[Opening THE DATA section]

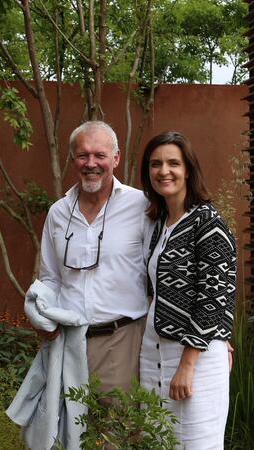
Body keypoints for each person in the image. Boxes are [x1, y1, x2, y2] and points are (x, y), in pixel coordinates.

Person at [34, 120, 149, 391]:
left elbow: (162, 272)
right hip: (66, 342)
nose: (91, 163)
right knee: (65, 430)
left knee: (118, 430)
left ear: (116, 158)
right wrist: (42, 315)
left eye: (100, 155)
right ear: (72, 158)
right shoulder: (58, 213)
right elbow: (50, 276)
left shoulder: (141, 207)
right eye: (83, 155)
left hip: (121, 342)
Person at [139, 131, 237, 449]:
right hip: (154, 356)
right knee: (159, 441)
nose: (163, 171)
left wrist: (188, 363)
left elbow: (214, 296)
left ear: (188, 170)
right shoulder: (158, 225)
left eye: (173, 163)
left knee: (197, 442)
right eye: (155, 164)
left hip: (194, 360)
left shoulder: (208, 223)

[Closing THE DATA section]
[Opening THE DATA section]

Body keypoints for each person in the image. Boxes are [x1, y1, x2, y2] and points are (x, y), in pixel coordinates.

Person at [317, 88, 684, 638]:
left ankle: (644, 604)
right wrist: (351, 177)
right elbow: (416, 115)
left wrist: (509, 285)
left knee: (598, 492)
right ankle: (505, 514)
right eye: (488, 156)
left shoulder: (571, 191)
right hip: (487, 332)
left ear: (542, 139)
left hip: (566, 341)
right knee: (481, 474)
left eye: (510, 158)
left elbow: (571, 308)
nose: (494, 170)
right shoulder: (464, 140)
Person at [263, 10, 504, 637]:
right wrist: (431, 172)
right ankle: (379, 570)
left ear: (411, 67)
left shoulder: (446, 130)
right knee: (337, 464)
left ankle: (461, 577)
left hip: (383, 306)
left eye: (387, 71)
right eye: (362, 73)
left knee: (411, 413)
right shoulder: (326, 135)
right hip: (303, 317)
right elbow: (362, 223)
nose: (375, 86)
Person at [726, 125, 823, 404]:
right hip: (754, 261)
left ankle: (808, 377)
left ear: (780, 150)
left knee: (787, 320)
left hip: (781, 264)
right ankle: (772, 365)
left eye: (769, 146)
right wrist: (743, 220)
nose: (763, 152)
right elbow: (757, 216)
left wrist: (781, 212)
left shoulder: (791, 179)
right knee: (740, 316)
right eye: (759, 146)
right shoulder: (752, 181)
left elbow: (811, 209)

[Closing THE DATA section]

Search the entries above for the string "shoulder", and report each line where it occurs.

WRITTEN RESPONSE ->
right shoulder: (58, 213)
left shoulder: (141, 207)
right shoulder: (158, 225)
left shoulder: (208, 223)
left shoulder: (571, 191)
right shoulder: (464, 140)
left shoulder: (446, 130)
right shoulder: (326, 135)
left shoulder: (791, 179)
right shoulder: (752, 181)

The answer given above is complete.